13 Jun 2013

Process Focus – Relationships in Allah's Interconnected Creation

In the first of a series of reflections upon process-centred ecological and community activism for SISTERS Magazine, Elizabeth reflected upon relationship-building with Suratul Fatiha

Have We not made the earth (as a place) to draw together? (The Qur'an 77:25)

Suratul Fatiha And Facilitating The Creation Of A Group Mind

Usually when you meet with other people, do you feel aware of the diverse interconnections between individuals and groups that Allah SWT has created within His interconnected ecology? Is space made for creativity and compassion to flourish?

When WIN come together for meetings and workshops, we open and close our gatherings with recitation of Suratul Fatiha followed by space for du'a, dhikr, reflection and focusing during a few moments of silence.

Allah the Exalted had said: I have divided the prayer into two halves between me and my servant, and my servant will receive what he asks. When the servant says: Praise be to Allah, the Lord of the universe, Allah the Most High says: my servant has praised me. And when he (the servant) says: The Most Compassionate, the Merciful, Allah the Most High says: my servant has lauded me. (Excerpt about Suratul Fatiha from Muslim Book 4, Hadith 775)

When we pray to Allah SWT with Suratul Fatiha, we have a dialogue with Allah SWT which facilitates a deep connection between Him and our self, one of surrender to Him SWT.

And when he (the worshipper) says: Thee do we worship and of Thee do we ask help, He (Allah) says: This is between me and my servant, and my servant will receive what he asks for.
(Another excerpt about the special dialogue with Allah SWT that Suratul Fatiha facilitates, as reported in Muslim Book 4, Hadith 775)

When we pray in congregation we make a relationship between ourselves and Allah SWT on a personal and a community level. And the connection feels more powerful, don't you find?

Alhamdulillah, at WIN we have found that by beginning and ending group meetings with reciting Suratul Fatiha, we integrate a group surrender to Allah SWT, and we become mindful of interacting with each other with the gifts of compassion and mercy from The Most Compassionate, the Merciful, with whom we have connected.

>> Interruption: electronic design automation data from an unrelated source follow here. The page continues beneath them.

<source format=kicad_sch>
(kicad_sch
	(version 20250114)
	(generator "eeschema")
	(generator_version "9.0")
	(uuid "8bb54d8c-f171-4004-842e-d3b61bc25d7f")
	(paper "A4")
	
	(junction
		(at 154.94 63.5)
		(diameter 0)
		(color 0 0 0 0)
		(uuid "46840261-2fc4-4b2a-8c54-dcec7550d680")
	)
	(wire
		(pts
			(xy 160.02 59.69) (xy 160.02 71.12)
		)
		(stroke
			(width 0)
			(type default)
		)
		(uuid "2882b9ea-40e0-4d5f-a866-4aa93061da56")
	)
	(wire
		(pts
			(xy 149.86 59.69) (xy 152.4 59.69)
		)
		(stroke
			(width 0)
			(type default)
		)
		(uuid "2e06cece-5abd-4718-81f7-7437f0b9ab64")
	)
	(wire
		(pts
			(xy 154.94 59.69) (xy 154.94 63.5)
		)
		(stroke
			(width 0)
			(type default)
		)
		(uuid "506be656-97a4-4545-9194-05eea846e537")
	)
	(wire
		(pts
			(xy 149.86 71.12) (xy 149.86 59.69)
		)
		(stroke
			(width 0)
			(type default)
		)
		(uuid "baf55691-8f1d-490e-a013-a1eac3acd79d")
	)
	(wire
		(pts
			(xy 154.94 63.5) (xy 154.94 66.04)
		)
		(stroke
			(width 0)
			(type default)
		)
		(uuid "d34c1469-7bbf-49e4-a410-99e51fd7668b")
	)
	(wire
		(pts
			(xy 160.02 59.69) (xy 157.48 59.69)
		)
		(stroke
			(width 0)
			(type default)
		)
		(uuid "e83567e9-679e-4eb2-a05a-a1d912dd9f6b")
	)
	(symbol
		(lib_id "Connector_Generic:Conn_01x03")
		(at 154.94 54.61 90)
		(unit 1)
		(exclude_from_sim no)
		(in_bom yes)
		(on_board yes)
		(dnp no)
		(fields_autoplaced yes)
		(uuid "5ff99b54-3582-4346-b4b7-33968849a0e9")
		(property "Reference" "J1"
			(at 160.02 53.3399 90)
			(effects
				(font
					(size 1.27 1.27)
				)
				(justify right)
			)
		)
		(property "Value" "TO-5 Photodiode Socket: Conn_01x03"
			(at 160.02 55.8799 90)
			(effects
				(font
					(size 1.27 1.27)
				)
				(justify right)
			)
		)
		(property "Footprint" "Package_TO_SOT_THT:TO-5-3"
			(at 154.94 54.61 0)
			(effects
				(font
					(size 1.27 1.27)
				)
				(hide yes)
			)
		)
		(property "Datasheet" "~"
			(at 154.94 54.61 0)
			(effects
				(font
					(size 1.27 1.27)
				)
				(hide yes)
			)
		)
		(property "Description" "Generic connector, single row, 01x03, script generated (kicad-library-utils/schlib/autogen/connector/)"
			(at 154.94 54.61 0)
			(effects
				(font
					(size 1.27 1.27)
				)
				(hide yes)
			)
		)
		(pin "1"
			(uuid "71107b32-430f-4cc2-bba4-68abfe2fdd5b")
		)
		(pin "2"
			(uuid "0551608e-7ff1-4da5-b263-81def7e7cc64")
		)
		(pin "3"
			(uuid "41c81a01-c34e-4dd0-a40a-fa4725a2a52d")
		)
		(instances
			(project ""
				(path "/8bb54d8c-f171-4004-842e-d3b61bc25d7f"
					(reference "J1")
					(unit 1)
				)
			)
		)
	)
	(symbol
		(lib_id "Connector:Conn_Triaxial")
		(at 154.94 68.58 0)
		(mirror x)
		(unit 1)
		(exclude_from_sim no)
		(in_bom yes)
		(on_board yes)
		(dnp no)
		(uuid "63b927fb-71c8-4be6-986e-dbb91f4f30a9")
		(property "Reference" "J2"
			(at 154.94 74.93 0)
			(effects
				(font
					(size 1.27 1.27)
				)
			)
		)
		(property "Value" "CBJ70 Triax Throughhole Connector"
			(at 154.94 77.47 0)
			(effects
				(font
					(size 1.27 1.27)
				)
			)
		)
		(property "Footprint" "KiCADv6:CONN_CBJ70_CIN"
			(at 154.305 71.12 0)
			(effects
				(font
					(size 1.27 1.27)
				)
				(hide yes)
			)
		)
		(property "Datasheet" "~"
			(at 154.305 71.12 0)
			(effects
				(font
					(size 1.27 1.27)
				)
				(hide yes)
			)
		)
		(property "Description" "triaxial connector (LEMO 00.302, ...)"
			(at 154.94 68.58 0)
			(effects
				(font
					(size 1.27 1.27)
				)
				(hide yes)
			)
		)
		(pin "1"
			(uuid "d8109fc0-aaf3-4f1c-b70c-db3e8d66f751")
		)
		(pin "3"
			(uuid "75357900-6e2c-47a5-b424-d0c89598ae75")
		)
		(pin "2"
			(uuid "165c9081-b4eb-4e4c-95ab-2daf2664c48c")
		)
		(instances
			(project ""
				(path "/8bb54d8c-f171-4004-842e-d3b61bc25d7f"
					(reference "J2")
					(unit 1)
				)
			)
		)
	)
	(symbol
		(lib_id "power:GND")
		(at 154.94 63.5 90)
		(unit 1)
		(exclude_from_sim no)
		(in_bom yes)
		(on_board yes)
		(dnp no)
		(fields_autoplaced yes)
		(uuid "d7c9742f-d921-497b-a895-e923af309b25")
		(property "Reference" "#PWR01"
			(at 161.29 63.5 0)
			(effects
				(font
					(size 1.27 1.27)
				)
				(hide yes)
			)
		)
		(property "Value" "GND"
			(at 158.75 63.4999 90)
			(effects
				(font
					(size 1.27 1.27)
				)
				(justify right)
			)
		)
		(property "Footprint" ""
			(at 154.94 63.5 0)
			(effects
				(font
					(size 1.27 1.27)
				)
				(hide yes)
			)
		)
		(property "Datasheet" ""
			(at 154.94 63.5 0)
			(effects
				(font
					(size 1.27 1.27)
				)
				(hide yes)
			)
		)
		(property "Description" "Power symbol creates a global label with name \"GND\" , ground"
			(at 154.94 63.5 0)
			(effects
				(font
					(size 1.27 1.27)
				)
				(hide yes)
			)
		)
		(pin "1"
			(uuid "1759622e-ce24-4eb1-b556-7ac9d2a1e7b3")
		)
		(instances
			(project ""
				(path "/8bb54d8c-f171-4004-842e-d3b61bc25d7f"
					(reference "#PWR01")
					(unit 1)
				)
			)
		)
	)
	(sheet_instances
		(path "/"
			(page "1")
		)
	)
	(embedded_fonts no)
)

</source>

We also use facilitation tools like adhering to 'ground rules' that include listening with compassion to each other to maintain a trusting environment. In this environment we feel at ease to offer all ideas without fear of judgement by others. The sharing and bouncing of ideas leads to developing a sense of group mind from which ideas emerge that are better for our purpose than any of the individual ones we had. This creativity could not be achieved without taking care to design and sustain both the group's relationship of group surrender to Allah SWT and the relationships between ourselves through using facilitation tools.

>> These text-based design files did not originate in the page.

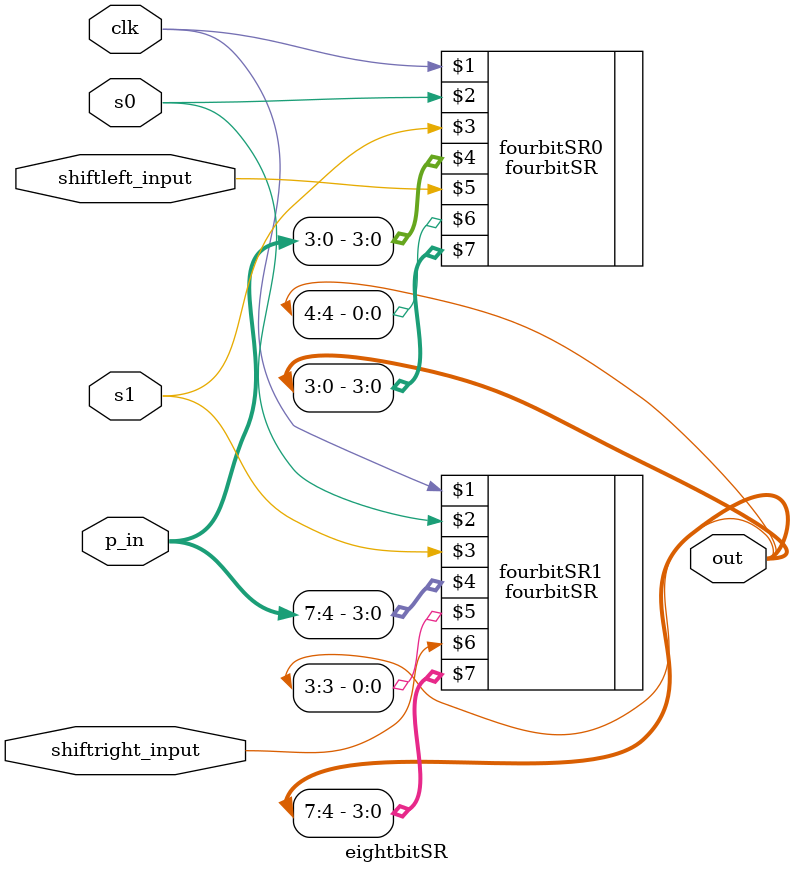
<source format=v>
`include "4bitSR.v"

module eightbitSR(clk,s0,s1,p_in,shiftleft_input,shiftright_input,out);
input  [7:0] p_in;
input clk,s0,s1,shiftleft_input,shiftright_input;
output [7:0] out;

fourbitSR fourbitSR0(clk,s0,s1,p_in[3:0],shiftleft_input,out[4],out[3:0]);
fourbitSR fourbitSR1(clk,s0,s1,p_in[7:4],out[3],shiftright_input,out[7:4]);

endmodule
</source>
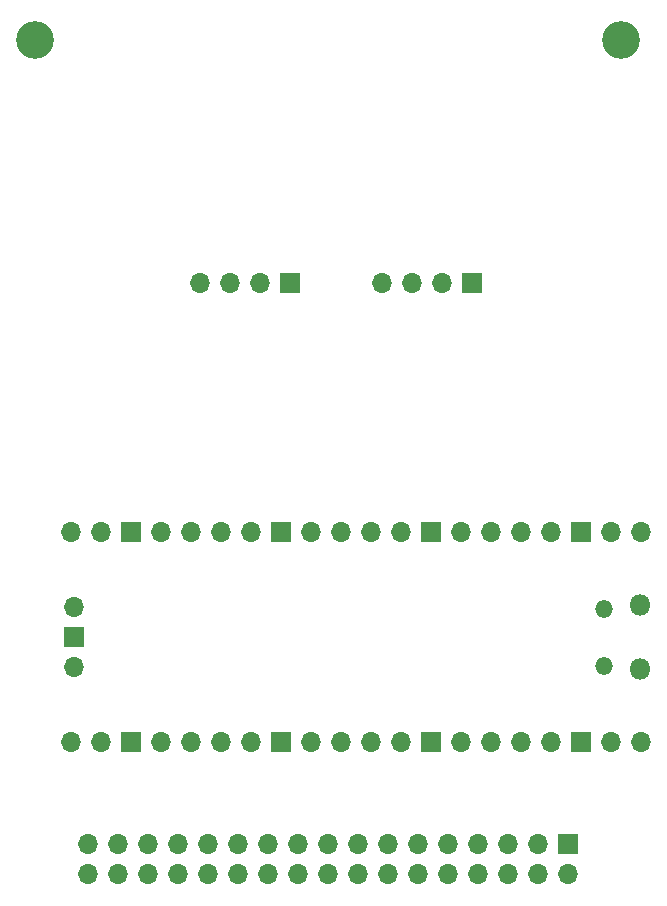
<source format=gbr>
%TF.GenerationSoftware,KiCad,Pcbnew,(6.0.8)*%
%TF.CreationDate,2022-11-01T15:17:05-07:00*%
%TF.ProjectId,RioPicoBridge,52696f50-6963-46f4-9272-696467652e6b,rev?*%
%TF.SameCoordinates,Original*%
%TF.FileFunction,Soldermask,Bot*%
%TF.FilePolarity,Negative*%
%FSLAX46Y46*%
G04 Gerber Fmt 4.6, Leading zero omitted, Abs format (unit mm)*
G04 Created by KiCad (PCBNEW (6.0.8)) date 2022-11-01 15:17:05*
%MOMM*%
%LPD*%
G01*
G04 APERTURE LIST*
%ADD10O,1.700000X1.700000*%
%ADD11R,1.700000X1.700000*%
%ADD12C,3.200000*%
%ADD13O,1.500000X1.500000*%
%ADD14O,1.800000X1.800000*%
G04 APERTURE END LIST*
D10*
%TO.C,J5*%
X7985000Y-74050000D03*
X7985000Y-71510000D03*
X10525000Y-74050000D03*
X10525000Y-71510000D03*
X13065000Y-74050000D03*
X13065000Y-71510000D03*
X15605000Y-74050000D03*
X15605000Y-71510000D03*
X18145000Y-74050000D03*
X18145000Y-71510000D03*
X20685000Y-74050000D03*
X20685000Y-71510000D03*
X23225000Y-74050000D03*
X23225000Y-71510000D03*
X25765000Y-74050000D03*
X25765000Y-71510000D03*
X28305000Y-74050000D03*
X28305000Y-71510000D03*
X30845000Y-74050000D03*
X30845000Y-71510000D03*
X33385000Y-74050000D03*
X33385000Y-71510000D03*
X35925000Y-74050000D03*
X35925000Y-71510000D03*
X38465000Y-74050000D03*
X38465000Y-71510000D03*
X41005000Y-74050000D03*
X41005000Y-71510000D03*
X43545000Y-74050000D03*
X43545000Y-71510000D03*
X46085000Y-74050000D03*
X46085000Y-71510000D03*
X48625000Y-74050000D03*
D11*
X48625000Y-71510000D03*
%TD*%
D12*
%TO.C,H2*%
X3505200Y-3429000D03*
%TD*%
%TO.C,H1*%
X53136800Y-3429000D03*
%TD*%
D10*
%TO.C,U1*%
X6834000Y-56515000D03*
D11*
X6834000Y-53975000D03*
D10*
X6834000Y-51435000D03*
X54864000Y-62865000D03*
X52324000Y-62865000D03*
D11*
X49784000Y-62865000D03*
D10*
X47244000Y-62865000D03*
X44704000Y-62865000D03*
X42164000Y-62865000D03*
X39624000Y-62865000D03*
D11*
X37084000Y-62865000D03*
D10*
X34544000Y-62865000D03*
X32004000Y-62865000D03*
X29464000Y-62865000D03*
X26924000Y-62865000D03*
D11*
X24384000Y-62865000D03*
D10*
X21844000Y-62865000D03*
X19304000Y-62865000D03*
X16764000Y-62865000D03*
X14224000Y-62865000D03*
D11*
X11684000Y-62865000D03*
D10*
X9144000Y-62865000D03*
X6604000Y-62865000D03*
X6604000Y-45085000D03*
X9144000Y-45085000D03*
D11*
X11684000Y-45085000D03*
D10*
X14224000Y-45085000D03*
X16764000Y-45085000D03*
X19304000Y-45085000D03*
X21844000Y-45085000D03*
D11*
X24384000Y-45085000D03*
D10*
X26924000Y-45085000D03*
X29464000Y-45085000D03*
X32004000Y-45085000D03*
X34544000Y-45085000D03*
D11*
X37084000Y-45085000D03*
D10*
X39624000Y-45085000D03*
X42164000Y-45085000D03*
X44704000Y-45085000D03*
X47244000Y-45085000D03*
D11*
X49784000Y-45085000D03*
D10*
X52324000Y-45085000D03*
X54864000Y-45085000D03*
D13*
X51704000Y-56400000D03*
X51704000Y-51550000D03*
D14*
X54734000Y-51250000D03*
X54734000Y-56700000D03*
%TD*%
D10*
%TO.C,J2*%
X17460000Y-24000000D03*
X20000000Y-24000000D03*
X22540000Y-24000000D03*
D11*
X25080000Y-24000000D03*
%TD*%
D10*
%TO.C,J1*%
X32920000Y-24000000D03*
X35460000Y-24000000D03*
X38000000Y-24000000D03*
D11*
X40540000Y-24000000D03*
%TD*%
M02*

</source>
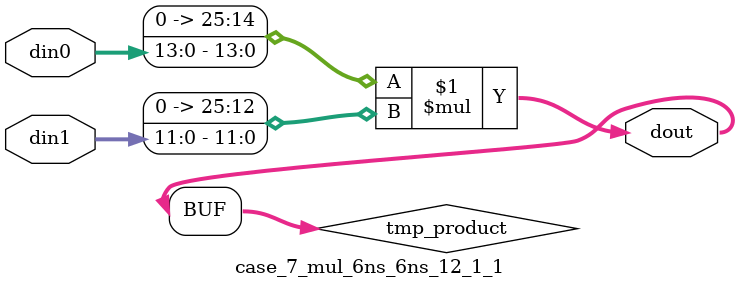
<source format=v>

`timescale 1 ns / 1 ps

 (* use_dsp = "no" *)  module case_7_mul_6ns_6ns_12_1_1(din0, din1, dout);
parameter ID = 1;
parameter NUM_STAGE = 0;
parameter din0_WIDTH = 14;
parameter din1_WIDTH = 12;
parameter dout_WIDTH = 26;

input [din0_WIDTH - 1 : 0] din0; 
input [din1_WIDTH - 1 : 0] din1; 
output [dout_WIDTH - 1 : 0] dout;

wire signed [dout_WIDTH - 1 : 0] tmp_product;
























assign tmp_product = $signed({1'b0, din0}) * $signed({1'b0, din1});











assign dout = tmp_product;





















endmodule

</source>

By putting in place processes that make more and more space for compassionate relationships, aren't we slowly bringing about the transformation of the social and wider ecology as well insha Allah?

Suggested introductory reading about permaculture:

'The Permaculture Way' by Graham Bell

'Permaculture: A Beginners Guide' by Graham Burnett

This article was published in SISTERS Magazine in April 2013

1 comment:

  1. Thanks for writing Elizabeth. Yes, when we come to meetings, we can often carry the activity and baggage of the day (or beyond!) with us, and yet it's so helpful to be 'light' when we get together.

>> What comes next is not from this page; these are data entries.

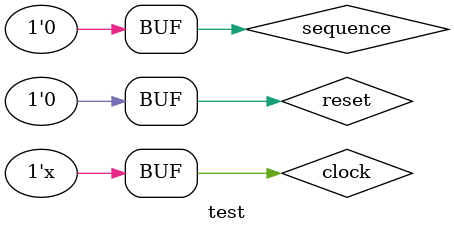
<source format=v>
`timescale 1ns / 1ps


module test;

	// Inputs
	reg sequence;
	reg clock;
	reg reset;

	// Outputs
	wire detector;

	// Instantiate the Unit Under Test (UUT)
	sequencedetector uut (
		.sequence(sequence), 
		.clock(clock), 
		.reset(reset), 
		.detector(detector)
	);
	initial clock=0;
	always #10 clock = ~clock;
	initial begin
		// Initialize Inputs

		reset = 1;
		sequence=0;
		#50;
		reset=0;
		#20;
		sequence=0;
      #20;
		sequence=0;
      #20;
		sequence=1;
      #20;
		sequence=0;
      #20;
		sequence=1;
      #20;
		sequence=1;
      #20;
		sequence=0;
      #20;
		// Add stimulus here

	end
      
endmodule


</source>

    The introduction of Surat Fatiha (which we tend to follow with a few minutes silence) was introduced at the beginning of WIN meetings as a way of helping the group ground itself before we launch into dialogue. It's a way that also seems to me to work well, while I acknowledge that there are many other ways for a group to ground itself, whether in the Islamic or another tradition.

    And of course, we are open to people of all faiths and none, and have had wonderful people support us over the years from a range of different standpoints - this inclusivity is one of the things I've really appreciated about Wisdom In Nature.

    Thanks again for writing, and reminding us of the immense value in being grounded before we share perspectives.